Il sympathisera par hasard avec un groupe de videurs de boîte de nuit qu’il rencontre au sein du club de boxe dans lequel il finit par s'inscrire. Louis, Sparky et Rob l’acceptent tout de suite et lui redonnent confiance.
Il trouvera dans sa nouvelle famille un exutoire, source d'une exaltation qui deviendra très vite destructrice pour lui et son entourage.
Entraîné dans leur univers, son aversion au risque va prendre un virage radical sous la pression d'une mafia locale qui commence à lui chercher des noises...
Petit à petit il va prendre goût à une violence qu'il tentera de canaliser sous l'influence de Louis, le leader du groupe, qui deviendra son mentor. A la fois stoïque et magnanime, son charisme porte le film du début à la fin.
A la manière d'un Forest Whitaker dans Ghost Dog, Louis nous distille son enseignement façon Samouraï des temps modernes au travers, notamment, de multiples allusions à Sun Tzu (" l'art de la guerre ").
Évitant (de peu) un prêchi-prêcha moraliste usité, le réalisateur parvient à captiver le spectateur autour de cette curieuse ambivalence : videur et philosophe, qui l'eut cru?
Côté influences, on pense à Fight club au travers de la (re)construction identitaire de Danny ainsi qu'au même recours à la voix OFF (quoique moins bien maitrisée).

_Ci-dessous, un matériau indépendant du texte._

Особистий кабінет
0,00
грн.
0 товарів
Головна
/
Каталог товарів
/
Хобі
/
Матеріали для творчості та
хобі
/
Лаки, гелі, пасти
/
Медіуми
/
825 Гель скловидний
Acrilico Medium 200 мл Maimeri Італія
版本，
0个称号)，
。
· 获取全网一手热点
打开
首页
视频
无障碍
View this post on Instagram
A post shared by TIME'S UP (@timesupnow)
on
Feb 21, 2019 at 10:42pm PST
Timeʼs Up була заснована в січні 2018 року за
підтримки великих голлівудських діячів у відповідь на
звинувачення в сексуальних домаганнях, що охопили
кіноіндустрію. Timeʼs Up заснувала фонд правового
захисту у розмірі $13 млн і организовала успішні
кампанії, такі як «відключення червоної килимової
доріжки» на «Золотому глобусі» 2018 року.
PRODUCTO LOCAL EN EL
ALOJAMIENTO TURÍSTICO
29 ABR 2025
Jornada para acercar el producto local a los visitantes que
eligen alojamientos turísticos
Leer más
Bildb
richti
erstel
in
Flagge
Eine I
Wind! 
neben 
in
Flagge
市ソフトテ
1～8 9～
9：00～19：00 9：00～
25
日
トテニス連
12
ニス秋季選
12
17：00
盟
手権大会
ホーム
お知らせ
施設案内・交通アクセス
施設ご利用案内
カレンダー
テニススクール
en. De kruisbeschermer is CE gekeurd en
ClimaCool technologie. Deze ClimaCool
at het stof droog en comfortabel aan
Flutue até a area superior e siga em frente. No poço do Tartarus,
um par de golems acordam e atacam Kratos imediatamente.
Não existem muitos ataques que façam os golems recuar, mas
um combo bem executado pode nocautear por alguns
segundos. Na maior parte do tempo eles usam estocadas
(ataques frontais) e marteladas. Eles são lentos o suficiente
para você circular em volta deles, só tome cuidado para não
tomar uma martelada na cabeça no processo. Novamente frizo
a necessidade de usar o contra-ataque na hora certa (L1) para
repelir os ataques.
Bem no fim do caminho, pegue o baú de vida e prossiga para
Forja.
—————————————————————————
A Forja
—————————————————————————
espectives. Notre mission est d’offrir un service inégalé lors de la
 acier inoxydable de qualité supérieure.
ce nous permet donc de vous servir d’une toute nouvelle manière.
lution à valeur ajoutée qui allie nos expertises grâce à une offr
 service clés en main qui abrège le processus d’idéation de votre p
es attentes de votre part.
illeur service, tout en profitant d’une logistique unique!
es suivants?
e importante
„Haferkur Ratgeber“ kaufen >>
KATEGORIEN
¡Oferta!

On pense aussi évidemment à Trainspotting de par le traitement socio-culturel et la mise en scène de cette bande de potes aux caractères bien trempés.

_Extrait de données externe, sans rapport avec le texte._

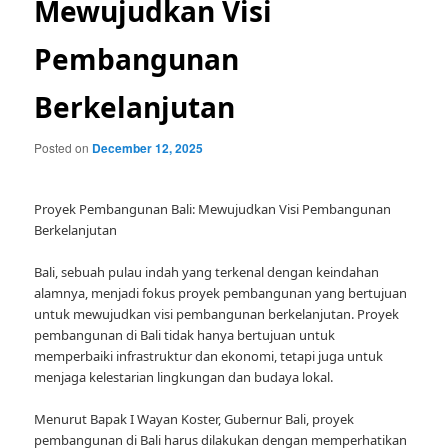
Mewujudkan Visi
Pembangunan
Berkelanjutan
Posted on
December 12, 2025
Proyek Pembangunan Bali: Mewujudkan Visi Pembangunan
Berkelanjutan
Bali, sebuah pulau indah yang terkenal dengan keindahan
alamnya, menjadi fokus proyek pembangunan yang bertujuan
untuk mewujudkan visi pembangunan berkelanjutan. Proyek
pembangunan di Bali tidak hanya bertujuan untuk
memperbaiki infrastruktur dan ekonomi, tetapi juga untuk
menjaga kelestarian lingkungan dan budaya lokal.
Menurut Bapak I Wayan Koster, Gubernur Bali, proyek
pembangunan di Bali harus dilakukan dengan memperhatikan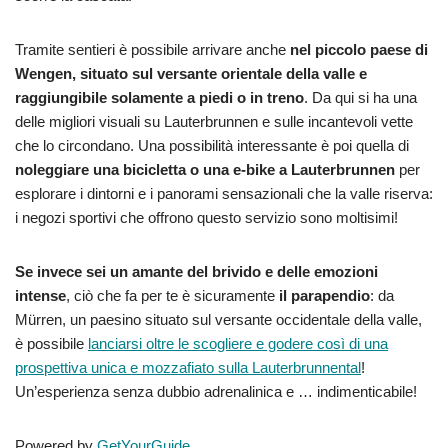
Tramite sentieri è possibile arrivare anche
nel piccolo paese di
Wengen, situato sul versante orientale della valle e
raggiungibile solamente a piedi o in treno
. Da qui si ha una
delle migliori visuali su Lauterbrunnen e sulle incantevoli vette
che lo circondano. Una possibilità interessante è poi quella di
noleggiare una bicicletta o una e-bike a Lauterbrunnen
per
esplorare i dintorni e i panorami sensazionali che la valle riserva:
i negozi sportivi che offrono questo servizio sono moltisimi!
Se invece sei un amante del brivido e delle emozioni
intense
, ciò che fa per te è sicuramente
il parapendio
: da
Mürren, un paesino situato sul versante occidentale della valle,
è possibile
lanciarsi oltre le scogliere e godere così di una
prospettiva unica e mozzafiato sulla Lauterbrunnental
!
Un’esperienza senza dubbio adrenalinica e … indimenticabile!
Powered by
GetYourGuide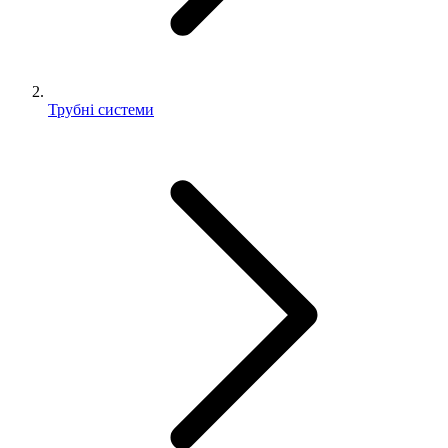
Трубні системи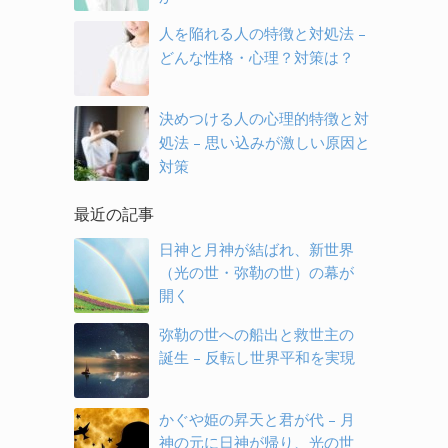
人を陥れる人の特徴と対処法 –
どんな性格・心理？対策は？
決めつける人の心理的特徴と対
処法 – 思い込みが激しい原因と
対策
最近の記事
日神と月神が結ばれ、新世界
（光の世・弥勒の世）の幕が
開く
弥勒の世への船出と救世主の
誕生 – 反転し世界平和を実現
かぐや姫の昇天と君が代 – 月
神の元に日神が帰り、光の世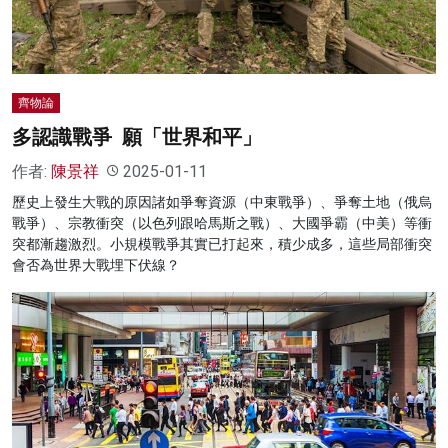
齊物論
多認識戰爭 願「世界和平」
作者:
陳景祥
2025-01-11
歷史上發生大戰的原因諸如爭奪資源（中東戰爭）、爭奪土地（俄烏
戰爭）、宗教衝突（以色列跟哈馬斯之戰）、大國爭霸（中美）等衝
突都漸趨激烈。小規模戰爭其實已打起來，積少成多，這些局部衝突
會否為世界大戰埋下伏線？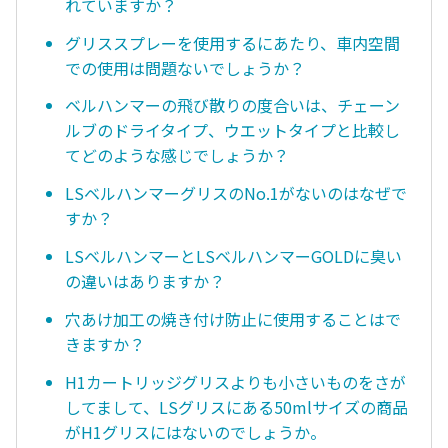
れていますか？
グリススプレーを使用するにあたり、車内空間
での使用は問題ないでしょうか？
ベルハンマーの飛び散りの度合いは、チェーン
ルブのドライタイプ、ウエットタイプと比較し
てどのような感じでしょうか？
LSベルハンマーグリスのNo.1がないのはなぜで
すか？
LSベルハンマーとLSベルハンマーGOLDに臭い
の違いはありますか？
穴あけ加工の焼き付け防止に使用することはで
きますか？
H1カートリッジグリスよりも小さいものをさが
してまして、LSグリスにある50mlサイズの商品
がH1グリスにはないのでしょうか。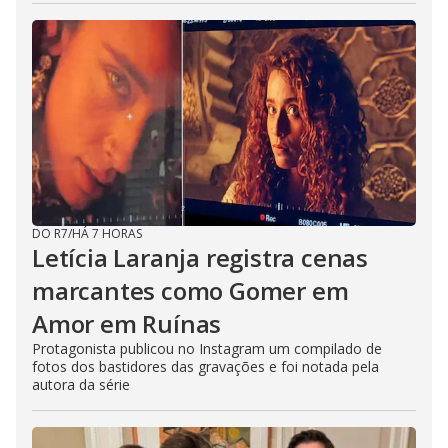
DO R7
/
HÁ 7 HORAS
Letícia Laranja registra cenas
marcantes como Gomer em
Amor em Ruínas
Protagonista publicou no Instagram um compilado de
fotos dos bastidores das gravações e foi notada pela
autora da série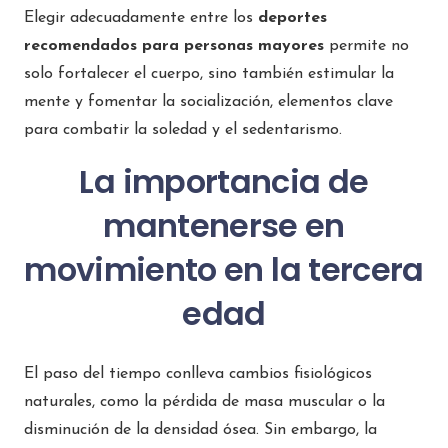
Elegir adecuadamente entre los
deportes
recomendados para personas mayores
permite no
solo fortalecer el cuerpo, sino también estimular la
mente y fomentar la socialización, elementos clave
para combatir la soledad y el sedentarismo.
La importancia de
mantenerse en
movimiento en la tercera
edad
El paso del tiempo conlleva cambios fisiológicos
naturales, como la pérdida de masa muscular o la
disminución de la densidad ósea. Sin embargo, la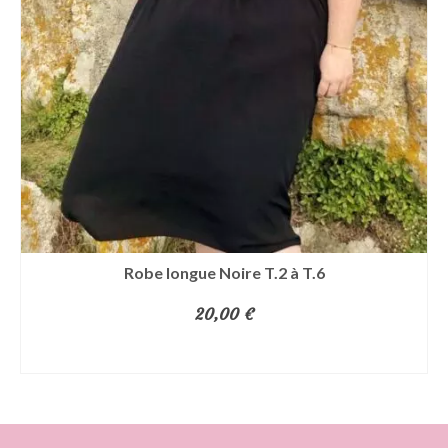
options
peuvent
être
choisies
sur
la
page
du
produit
Robe longue Noire T.2 à T.6
20,00
€
CHOIX DES OPTIONS
Ce
produit
a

Question immersion, Neil Thompson, pour son 1er film, marque donc un grand coup. La photo colle parfaitement avec l'architecture morose de cette ancienne région industrielle. La BO, quant à elle, dynamise le film à grand renfort de tubes 80's.
Alors s'il est vrai que l'on navigue, parfois maladroitement, entre authenticité et clichés (quoique nous ne sommes pas en Angleterre pour rien!), on ne peut que saluer l'intégrité du casting et de la mise en scène au vue du budget minimal. Pour un premier essai, ca cogne dur!